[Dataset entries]
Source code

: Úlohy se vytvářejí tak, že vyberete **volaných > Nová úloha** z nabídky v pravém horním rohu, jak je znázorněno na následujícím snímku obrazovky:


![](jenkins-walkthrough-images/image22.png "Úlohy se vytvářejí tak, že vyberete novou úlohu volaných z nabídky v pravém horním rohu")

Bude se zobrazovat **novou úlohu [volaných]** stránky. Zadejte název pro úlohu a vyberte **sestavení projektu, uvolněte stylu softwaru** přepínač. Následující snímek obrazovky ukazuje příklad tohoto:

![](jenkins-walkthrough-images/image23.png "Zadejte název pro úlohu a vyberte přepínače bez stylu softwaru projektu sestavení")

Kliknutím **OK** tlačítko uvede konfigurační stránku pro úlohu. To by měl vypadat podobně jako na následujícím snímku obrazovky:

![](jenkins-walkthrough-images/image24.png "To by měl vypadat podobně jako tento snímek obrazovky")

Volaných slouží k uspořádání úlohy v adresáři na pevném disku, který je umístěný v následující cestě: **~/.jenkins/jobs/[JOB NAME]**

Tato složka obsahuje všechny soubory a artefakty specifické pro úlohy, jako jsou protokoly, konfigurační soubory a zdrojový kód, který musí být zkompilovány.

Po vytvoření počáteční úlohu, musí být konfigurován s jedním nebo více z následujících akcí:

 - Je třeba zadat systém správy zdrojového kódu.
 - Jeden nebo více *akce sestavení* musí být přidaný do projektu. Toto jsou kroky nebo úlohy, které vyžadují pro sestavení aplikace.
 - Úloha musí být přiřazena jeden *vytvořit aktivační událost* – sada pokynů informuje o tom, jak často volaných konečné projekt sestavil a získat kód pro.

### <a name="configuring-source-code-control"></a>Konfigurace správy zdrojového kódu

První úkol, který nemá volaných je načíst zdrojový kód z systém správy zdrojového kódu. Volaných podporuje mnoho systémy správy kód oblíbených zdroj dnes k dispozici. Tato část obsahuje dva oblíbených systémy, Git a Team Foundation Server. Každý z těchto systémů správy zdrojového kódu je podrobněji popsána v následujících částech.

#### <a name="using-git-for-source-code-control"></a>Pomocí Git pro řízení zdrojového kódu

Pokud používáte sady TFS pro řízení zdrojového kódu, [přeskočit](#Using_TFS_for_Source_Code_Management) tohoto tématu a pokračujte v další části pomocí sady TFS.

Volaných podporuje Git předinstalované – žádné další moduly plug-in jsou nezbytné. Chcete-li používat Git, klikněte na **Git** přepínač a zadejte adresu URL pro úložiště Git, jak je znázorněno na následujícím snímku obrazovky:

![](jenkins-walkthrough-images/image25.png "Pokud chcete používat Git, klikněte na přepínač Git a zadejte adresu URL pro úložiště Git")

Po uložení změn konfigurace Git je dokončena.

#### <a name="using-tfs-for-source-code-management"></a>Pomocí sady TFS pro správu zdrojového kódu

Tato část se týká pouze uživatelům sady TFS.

What this task involves: Reproduce every line of the data verbatim.

Your response:
Source code

: Úlohy se vytvářejí tak, že vyberete **volaných > Nová úloha** z nabídky v pravém horním rohu, jak je znázorněno na následujícím snímku obrazovky:


![](jenkins-walkthrough-images/image22.png "Úlohy se vytvářejí tak, že vyberete novou úlohu volaných z nabídky v pravém horním rohu")

Bude se zobrazovat **novou úlohu [volaných]** stránky. Zadejte název pro úlohu a vyberte **sestavení projektu, uvolněte stylu softwaru** přepínač. Následující snímek obrazovky ukazuje příklad tohoto:

![](jenkins-walkthrough-images/image23.png "Zadejte název pro úlohu a vyberte přepínače bez stylu softwaru projektu sestavení")

Kliknutím **OK** tlačítko uvede konfigurační stránku pro úlohu. To by měl vypadat podobně jako na následujícím snímku obrazovky:

![](jenkins-walkthrough-images/image24.png "To by měl vypadat podobně jako tento snímek obrazovky")

Volaných slouží k uspořádání úlohy v adresáři na pevném disku, který je umístěný v následující cestě: **~/.jenkins/jobs/[JOB NAME]**

Tato složka obsahuje všechny soubory a artefakty specifické pro úlohy, jako jsou protokoly, konfigurační soubory a zdrojový kód, který musí být zkompilovány.

Po vytvoření počáteční úlohu, musí být konfigurován s jedním nebo více z následujících akcí:

 - Je třeba zadat systém správy zdrojového kódu.
 - Jeden nebo více *akce sestavení* musí být přidaný do projektu. Toto jsou kroky nebo úlohy, které vyžadují pro sestavení aplikace.
 - Úloha musí být přiřazena jeden *vytvořit aktivační událost* – sada pokynů informuje o tom, jak často volaných konečné projekt sestavil a získat kód pro.

### <a name="configuring-source-code-control"></a>Konfigurace správy zdrojového kódu

První úkol, který nemá volaných je načíst zdrojový kód z systém správy zdrojového kódu. Volaných podporuje mnoho systémy správy kód oblíbených zdroj dnes k dispozici. Tato část obsahuje dva oblíbených systémy, Git a Team Foundation Server. Každý z těchto systémů správy zdrojového kódu je podrobněji popsána v následujících částech.

#### <a name="using-git-for-source-code-control"></a>Pomocí Git pro řízení zdrojového kódu

Pokud používáte sady TFS pro řízení zdrojového kódu, [přeskočit](#Using_TFS_for_Source_Code_Management) tohoto tématu a pokračujte v další části pomocí sady TFS.

Volaných podporuje Git předinstalované – žádné další moduly plug-in jsou nezbytné. Chcete-li používat Git, klikněte na **Git** přepínač a zadejte adresu URL pro úložiště Git, jak je znázorněno na následujícím snímku obrazovky:

![](jenkins-walkthrough-images/image25.png "Pokud chcete používat Git, klikněte na přepínač Git a zadejte adresu URL pro úložiště Git")

Po uložení změn konfigurace Git je dokončena.

#### <a name="using-tfs-for-source-code-management"></a>Pomocí sady TFS pro správu zdrojového kódu

Tato část se týká pouze uživatelům sady TFS.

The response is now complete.